Top of Working data
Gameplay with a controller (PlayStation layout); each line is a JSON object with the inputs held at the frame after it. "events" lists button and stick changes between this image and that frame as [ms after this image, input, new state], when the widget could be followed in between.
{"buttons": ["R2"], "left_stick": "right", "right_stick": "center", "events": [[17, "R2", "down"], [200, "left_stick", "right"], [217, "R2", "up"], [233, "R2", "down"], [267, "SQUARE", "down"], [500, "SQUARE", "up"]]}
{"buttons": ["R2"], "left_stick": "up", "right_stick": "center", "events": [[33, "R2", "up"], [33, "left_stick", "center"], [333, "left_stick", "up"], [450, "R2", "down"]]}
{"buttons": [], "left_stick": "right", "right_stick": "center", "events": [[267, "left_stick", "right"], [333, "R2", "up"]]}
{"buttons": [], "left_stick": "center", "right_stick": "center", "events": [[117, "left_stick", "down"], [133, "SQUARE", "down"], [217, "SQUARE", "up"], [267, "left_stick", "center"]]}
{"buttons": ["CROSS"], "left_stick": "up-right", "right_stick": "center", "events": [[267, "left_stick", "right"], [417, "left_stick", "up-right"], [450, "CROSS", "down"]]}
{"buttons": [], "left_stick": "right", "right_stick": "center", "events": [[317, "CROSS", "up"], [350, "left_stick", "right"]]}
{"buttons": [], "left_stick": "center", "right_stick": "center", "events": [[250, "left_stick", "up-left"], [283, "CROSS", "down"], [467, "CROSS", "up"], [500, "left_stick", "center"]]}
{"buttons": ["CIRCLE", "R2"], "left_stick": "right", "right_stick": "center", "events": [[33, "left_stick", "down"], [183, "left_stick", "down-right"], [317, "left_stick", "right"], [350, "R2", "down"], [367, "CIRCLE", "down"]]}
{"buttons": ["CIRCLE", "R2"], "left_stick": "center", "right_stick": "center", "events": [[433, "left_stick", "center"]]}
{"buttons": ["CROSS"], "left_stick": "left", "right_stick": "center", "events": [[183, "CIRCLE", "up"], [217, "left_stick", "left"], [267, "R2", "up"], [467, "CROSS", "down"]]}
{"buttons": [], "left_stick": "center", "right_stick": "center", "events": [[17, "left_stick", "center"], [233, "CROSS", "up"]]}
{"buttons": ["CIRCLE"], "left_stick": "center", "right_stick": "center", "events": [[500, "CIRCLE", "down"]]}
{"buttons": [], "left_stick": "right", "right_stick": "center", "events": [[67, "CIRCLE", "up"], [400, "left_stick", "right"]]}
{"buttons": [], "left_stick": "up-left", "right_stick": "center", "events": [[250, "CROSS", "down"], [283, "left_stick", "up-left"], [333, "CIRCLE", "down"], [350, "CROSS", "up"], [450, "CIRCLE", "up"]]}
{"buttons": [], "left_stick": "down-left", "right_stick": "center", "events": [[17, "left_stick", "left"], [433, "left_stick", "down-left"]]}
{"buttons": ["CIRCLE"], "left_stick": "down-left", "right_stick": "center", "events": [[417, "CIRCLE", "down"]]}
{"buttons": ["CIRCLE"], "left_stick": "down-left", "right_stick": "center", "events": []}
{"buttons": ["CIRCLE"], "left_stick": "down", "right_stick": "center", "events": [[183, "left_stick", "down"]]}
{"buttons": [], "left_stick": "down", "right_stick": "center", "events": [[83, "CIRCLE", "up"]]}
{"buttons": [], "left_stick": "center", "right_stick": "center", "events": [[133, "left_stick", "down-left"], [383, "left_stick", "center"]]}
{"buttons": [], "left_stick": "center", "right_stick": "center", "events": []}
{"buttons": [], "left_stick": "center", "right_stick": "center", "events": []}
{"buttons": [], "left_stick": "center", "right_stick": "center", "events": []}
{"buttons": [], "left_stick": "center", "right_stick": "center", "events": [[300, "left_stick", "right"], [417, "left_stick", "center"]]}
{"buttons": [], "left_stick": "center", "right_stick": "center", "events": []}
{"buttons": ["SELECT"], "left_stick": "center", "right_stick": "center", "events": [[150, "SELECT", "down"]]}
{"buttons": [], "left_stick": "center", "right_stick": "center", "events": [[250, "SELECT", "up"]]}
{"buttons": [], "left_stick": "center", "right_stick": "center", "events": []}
Bottom of Working data
■ Work instructions: Output the entire listing above exactly, keeping each line as it is.

■ Response to this exercise:
Gameplay with a controller (PlayStation layout); each line is a JSON object with the inputs held at the frame after it. "events" lists button and stick changes between this image and that frame as [ms after this image, input, new state], when the widget could be followed in between.
{"buttons": ["R2"], "left_stick": "right", "right_stick": "center", "events": [[17, "R2", "down"], [200, "left_stick", "right"], [217, "R2", "up"], [233, "R2", "down"], [267, "SQUARE", "down"], [500, "SQUARE", "up"]]}
{"buttons": ["R2"], "left_stick": "up", "right_stick": "center", "events": [[33, "R2", "up"], [33, "left_stick", "center"], [333, "left_stick", "up"], [450, "R2", "down"]]}
{"buttons": [], "left_stick": "right", "right_stick": "center", "events": [[267, "left_stick", "right"], [333, "R2", "up"]]}
{"buttons": [], "left_stick": "center", "right_stick": "center", "events": [[117, "left_stick", "down"], [133, "SQUARE", "down"], [217, "SQUARE", "up"], [267, "left_stick", "center"]]}
{"buttons": ["CROSS"], "left_stick": "up-right", "right_stick": "center", "events": [[267, "left_stick", "right"], [417, "left_stick", "up-right"], [450, "CROSS", "down"]]}
{"buttons": [], "left_stick": "right", "right_stick": "center", "events": [[317, "CROSS", "up"], [350, "left_stick", "right"]]}
{"buttons": [], "left_stick": "center", "right_stick": "center", "events": [[250, "left_stick", "up-left"], [283, "CROSS", "down"], [467, "CROSS", "up"], [500, "left_stick", "center"]]}
{"buttons": ["CIRCLE", "R2"], "left_stick": "right", "right_stick": "center", "events": [[33, "left_stick", "down"], [183, "left_stick", "down-right"], [317, "left_stick", "right"], [350, "R2", "down"], [367, "CIRCLE", "down"]]}
{"buttons": ["CIRCLE", "R2"], "left_stick": "center", "right_stick": "center", "events": [[433, "left_stick", "center"]]}
{"buttons": ["CROSS"], "left_stick": "left", "right_stick": "center", "events": [[183, "CIRCLE", "up"], [217, "left_stick", "left"], [267, "R2", "up"], [467, "CROSS", "down"]]}
{"buttons": [], "left_stick": "center", "right_stick": "center", "events": [[17, "left_stick", "center"], [233, "CROSS", "up"]]}
{"buttons": ["CIRCLE"], "left_stick": "center", "right_stick": "center", "events": [[500, "CIRCLE", "down"]]}
{"buttons": [], "left_stick": "right", "right_stick": "center", "events": [[67, "CIRCLE", "up"], [400, "left_stick", "right"]]}
{"buttons": [], "left_stick": "up-left", "right_stick": "center", "events": [[250, "CROSS", "down"], [283, "left_stick", "up-left"], [333, "CIRCLE", "down"], [350, "CROSS", "up"], [450, "CIRCLE", "up"]]}
{"buttons": [], "left_stick": "down-left", "right_stick": "center", "events": [[17, "left_stick", "left"], [433, "left_stick", "down-left"]]}
{"buttons": ["CIRCLE"], "left_stick": "down-left", "right_stick": "center", "events": [[417, "CIRCLE", "down"]]}
{"buttons": ["CIRCLE"], "left_stick": "down-left", "right_stick": "center", "events": []}
{"buttons": ["CIRCLE"], "left_stick": "down", "right_stick": "center", "events": [[183, "left_stick", "down"]]}
{"buttons": [], "left_stick": "down", "right_stick": "center", "events": [[83, "CIRCLE", "up"]]}
{"buttons": [], "left_stick": "center", "right_stick": "center", "events": [[133, "left_stick", "down-left"], [383, "left_stick", "center"]]}
{"buttons": [], "left_stick": "center", "right_stick": "center", "events": []}
{"buttons": [], "left_stick": "center", "right_stick": "center", "events": []}
{"buttons": [], "left_stick": "center", "right_stick": "center", "events": []}
{"buttons": [], "left_stick": "center", "right_stick": "center", "events": [[300, "left_stick", "right"], [417, "left_stick", "center"]]}
{"buttons": [], "left_stick": "center", "right_stick": "center", "events": []}
{"buttons": ["SELECT"], "left_stick": "center", "right_stick": "center", "events": [[150, "SELECT", "down"]]}
{"buttons": [], "left_stick": "center", "right_stick": "center", "events": [[250, "SELECT", "up"]]}
{"buttons": [], "left_stick": "center", "right_stick": "center", "events": []}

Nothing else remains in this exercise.